Around the same time as Prestige was writing, Karl Barth was just gathering momentum for the task of producing the Church Dogmatics for the next three decades. In the preface to I:1, he predicted that critics were not going to be pleased with his decision to turn his full attention on classic Christian doctrines and to handle them in running dialogue with the church fathers and the medievals:

It would seem that Church history no longer begins for me in 1517. I can quote Anselm and Thomas with no sign of horror. I obviously regard the doctrine of the early Church as in some sense normative. I deal explicitly with the doctrine of the Trinity, and even with that of the Virgin Birth.

Horrors! The gaping maw of scholasticism opens wide for the author who a few years earlier showed such promise as a feisty contrarian. With good humor, Barth shrugged off the criticism.

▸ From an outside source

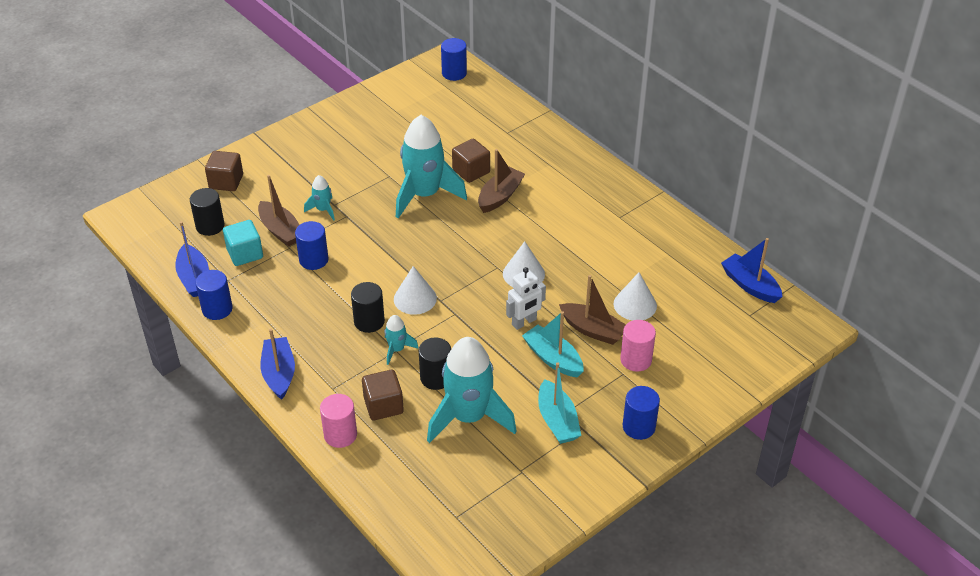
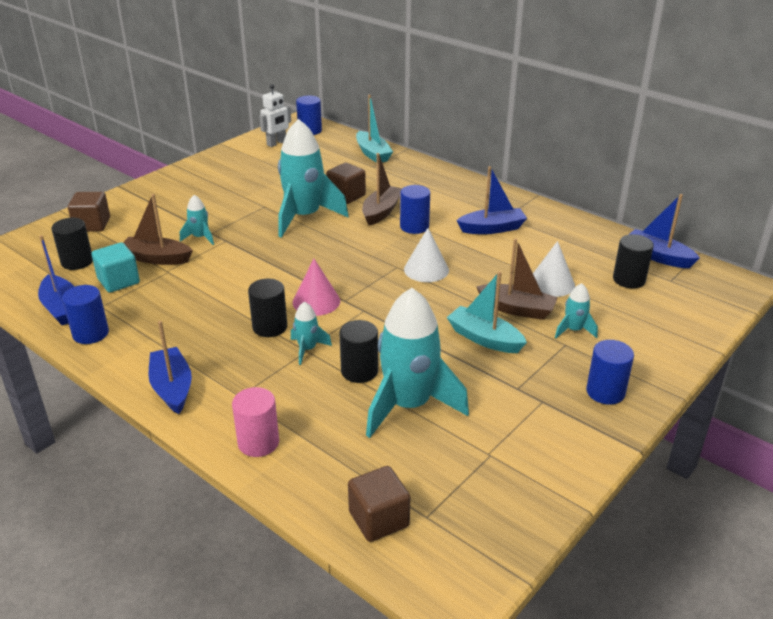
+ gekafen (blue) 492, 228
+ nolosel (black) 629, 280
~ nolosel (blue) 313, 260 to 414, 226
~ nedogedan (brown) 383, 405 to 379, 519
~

The way forward for him required an appropriation of the traditional modes of thought, and he had long since learned to be suspicious of what his theological teachers had hidden from him:

not merely the most important but also the most relevant and beautiful problems in dogmatics begin at the very point where the fable of ‘unprofitable scholasticism’ and the slogan about the ‘Greek thinking of the fathers’ persuade us that we ought to stop.

“Important… relevant and beautiful.” Of course Barth was on his way to a certain type of revision of Christian theology as much as he was launching a campaign of retrieval; he was “orthodox and modern.” But to get the program started at all, he had to climb over a barricade marked “Greek Thinking of the Fathers.” It’s a good barricade for climbing over.